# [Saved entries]
■ ■ ■

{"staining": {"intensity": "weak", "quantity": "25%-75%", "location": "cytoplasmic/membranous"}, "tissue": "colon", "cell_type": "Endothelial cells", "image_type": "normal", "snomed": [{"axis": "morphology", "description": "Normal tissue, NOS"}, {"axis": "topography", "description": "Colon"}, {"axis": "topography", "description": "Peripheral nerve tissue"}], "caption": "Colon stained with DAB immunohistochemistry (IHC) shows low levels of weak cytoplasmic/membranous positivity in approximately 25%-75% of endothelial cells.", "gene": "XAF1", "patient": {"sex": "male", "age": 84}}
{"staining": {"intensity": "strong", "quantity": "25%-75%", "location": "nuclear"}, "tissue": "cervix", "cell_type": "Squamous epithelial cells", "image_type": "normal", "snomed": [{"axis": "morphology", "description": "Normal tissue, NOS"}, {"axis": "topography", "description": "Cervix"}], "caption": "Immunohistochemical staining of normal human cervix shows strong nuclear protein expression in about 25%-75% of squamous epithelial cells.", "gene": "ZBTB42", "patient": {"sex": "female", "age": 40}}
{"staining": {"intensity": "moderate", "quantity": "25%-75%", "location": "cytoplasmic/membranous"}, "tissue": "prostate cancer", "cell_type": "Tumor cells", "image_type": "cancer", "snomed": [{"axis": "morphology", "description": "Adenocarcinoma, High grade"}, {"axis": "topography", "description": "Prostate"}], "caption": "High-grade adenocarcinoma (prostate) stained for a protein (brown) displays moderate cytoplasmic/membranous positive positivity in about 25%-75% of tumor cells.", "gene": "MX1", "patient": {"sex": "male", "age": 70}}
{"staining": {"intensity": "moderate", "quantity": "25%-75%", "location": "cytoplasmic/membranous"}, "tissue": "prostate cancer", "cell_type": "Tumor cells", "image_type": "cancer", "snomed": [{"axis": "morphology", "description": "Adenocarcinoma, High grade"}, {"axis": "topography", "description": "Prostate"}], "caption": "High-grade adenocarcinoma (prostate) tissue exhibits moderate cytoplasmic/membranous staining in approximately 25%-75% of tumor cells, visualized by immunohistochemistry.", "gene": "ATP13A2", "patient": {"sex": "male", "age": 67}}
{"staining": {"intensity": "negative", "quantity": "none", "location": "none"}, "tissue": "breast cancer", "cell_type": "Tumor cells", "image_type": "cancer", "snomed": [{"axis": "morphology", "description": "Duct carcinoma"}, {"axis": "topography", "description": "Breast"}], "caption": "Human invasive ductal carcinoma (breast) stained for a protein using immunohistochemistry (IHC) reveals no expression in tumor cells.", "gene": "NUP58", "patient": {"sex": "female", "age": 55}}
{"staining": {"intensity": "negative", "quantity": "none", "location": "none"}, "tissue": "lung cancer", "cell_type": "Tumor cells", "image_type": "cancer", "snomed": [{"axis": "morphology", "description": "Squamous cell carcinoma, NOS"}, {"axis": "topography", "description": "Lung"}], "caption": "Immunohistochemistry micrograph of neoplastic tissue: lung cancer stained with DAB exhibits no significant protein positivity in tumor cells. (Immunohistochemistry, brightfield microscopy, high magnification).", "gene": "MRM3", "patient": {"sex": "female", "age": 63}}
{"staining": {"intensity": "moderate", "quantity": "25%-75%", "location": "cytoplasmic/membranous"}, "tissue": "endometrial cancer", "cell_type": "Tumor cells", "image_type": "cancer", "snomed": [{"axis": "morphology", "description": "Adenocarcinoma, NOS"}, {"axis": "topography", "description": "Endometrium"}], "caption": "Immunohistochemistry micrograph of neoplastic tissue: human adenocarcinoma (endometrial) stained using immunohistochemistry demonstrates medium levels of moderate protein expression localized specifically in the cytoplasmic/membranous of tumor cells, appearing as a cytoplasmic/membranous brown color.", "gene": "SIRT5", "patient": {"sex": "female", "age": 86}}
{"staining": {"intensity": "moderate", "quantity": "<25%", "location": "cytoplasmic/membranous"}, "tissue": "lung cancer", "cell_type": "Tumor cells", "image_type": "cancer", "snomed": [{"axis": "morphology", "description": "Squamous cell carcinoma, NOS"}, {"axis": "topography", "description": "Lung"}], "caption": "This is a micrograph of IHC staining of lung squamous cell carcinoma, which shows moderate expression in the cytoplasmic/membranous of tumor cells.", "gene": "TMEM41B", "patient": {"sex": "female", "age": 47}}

■ ■ ■

# [WHAT IS NEEDED]
Retype every record without alteration.

# [WRITTEN SOLUTION]
{"staining": {"intensity": "weak", "quantity": "25%-75%", "location": "cytoplasmic/membranous"}, "tissue": "colon", "cell_type": "Endothelial cells", "image_type": "normal", "snomed": [{"axis": "morphology", "description": "Normal tissue, NOS"}, {"axis": "topography", "description": "Colon"}, {"axis": "topography", "description": "Peripheral nerve tissue"}], "caption": "Colon stained with DAB immunohistochemistry (IHC) shows low levels of weak cytoplasmic/membranous positivity in approximately 25%-75% of endothelial cells.", "gene": "XAF1", "patient": {"sex": "male", "age": 84}}
{"staining": {"intensity": "strong", "quantity": "25%-75%", "location": "nuclear"}, "tissue": "cervix", "cell_type": "Squamous epithelial cells", "image_type": "normal", "snomed": [{"axis": "morphology", "description": "Normal tissue, NOS"}, {"axis": "topography", "description": "Cervix"}], "caption": "Immunohistochemical staining of normal human cervix shows strong nuclear protein expression in about 25%-75% of squamous epithelial cells.", "gene": "ZBTB42", "patient": {"sex": "female", "age": 40}}
{"staining": {"intensity": "moderate", "quantity": "25%-75%", "location": "cytoplasmic/membranous"}, "tissue": "prostate cancer", "cell_type": "Tumor cells", "image_type": "cancer", "snomed": [{"axis": "morphology", "description": "Adenocarcinoma, High grade"}, {"axis": "topography", "description": "Prostate"}], "caption": "High-grade adenocarcinoma (prostate) stained for a protein (brown) displays moderate cytoplasmic/membranous positive positivity in about 25%-75% of tumor cells.", "gene": "MX1", "patient": {"sex": "male", "age": 70}}
{"staining": {"intensity": "moderate", "quantity": "25%-75%", "location": "cytoplasmic/membranous"}, "tissue": "prostate cancer", "cell_type": "Tumor cells", "image_type": "cancer", "snomed": [{"axis": "morphology", "description": "Adenocarcinoma, High grade"}, {"axis": "topography", "description": "Prostate"}], "caption": "High-grade adenocarcinoma (prostate) tissue exhibits moderate cytoplasmic/membranous staining in approximately 25%-75% of tumor cells, visualized by immunohistochemistry.", "gene": "ATP13A2", "patient": {"sex": "male", "age": 67}}
{"staining": {"intensity": "negative", "quantity": "none", "location": "none"}, "tissue": "breast cancer", "cell_type": "Tumor cells", "image_type": "cancer", "snomed": [{"axis": "morphology", "description": "Duct carcinoma"}, {"axis": "topography", "description": "Breast"}], "caption": "Human invasive ductal carcinoma (breast) stained for a protein using immunohistochemistry (IHC) reveals no expression in tumor cells.", "gene": "NUP58", "patient": {"sex": "female", "age": 55}}
{"staining": {"intensity": "negative", "quantity": "none", "location": "none"}, "tissue": "lung cancer", "cell_type": "Tumor cells", "image_type": "cancer", "snomed": [{"axis": "morphology", "description": "Squamous cell carcinoma, NOS"}, {"axis": "topography", "description": "Lung"}], "caption": "Immunohistochemistry micrograph of neoplastic tissue: lung cancer stained with DAB exhibits no significant protein positivity in tumor cells. (Immunohistochemistry, brightfield microscopy, high magnification).", "gene": "MRM3", "patient": {"sex": "female", "age": 63}}
{"staining": {"intensity": "moderate", "quantity": "25%-75%", "location": "cytoplasmic/membranous"}, "tissue": "endometrial cancer", "cell_type": "Tumor cells", "image_type": "cancer", "snomed": [{"axis": "morphology", "description": "Adenocarcinoma, NOS"}, {"axis": "topography", "description": "Endometrium"}], "caption": "Immunohistochemistry micrograph of neoplastic tissue: human adenocarcinoma (endometrial) stained using immunohistochemistry demonstrates medium levels of moderate protein expression localized specifically in the cytoplasmic/membranous of tumor cells, appearing as a cytoplasmic/membranous brown color.", "gene": "SIRT5", "patient": {"sex": "female", "age": 86}}
{"staining": {"intensity": "moderate", "quantity": "<25%", "location": "cytoplasmic/membranous"}, "tissue": "lung cancer", "cell_type": "Tumor cells", "image_type": "cancer", "snomed": [{"axis": "morphology", "description": "Squamous cell carcinoma, NOS"}, {"axis": "topography", "description": "Lung"}], "caption": "This is a micrograph of IHC staining of lung squamous cell carcinoma, which shows moderate expression in the cytoplasmic/membranous of tumor cells.", "gene": "TMEM41B", "patient": {"sex": "female", "age": 47}}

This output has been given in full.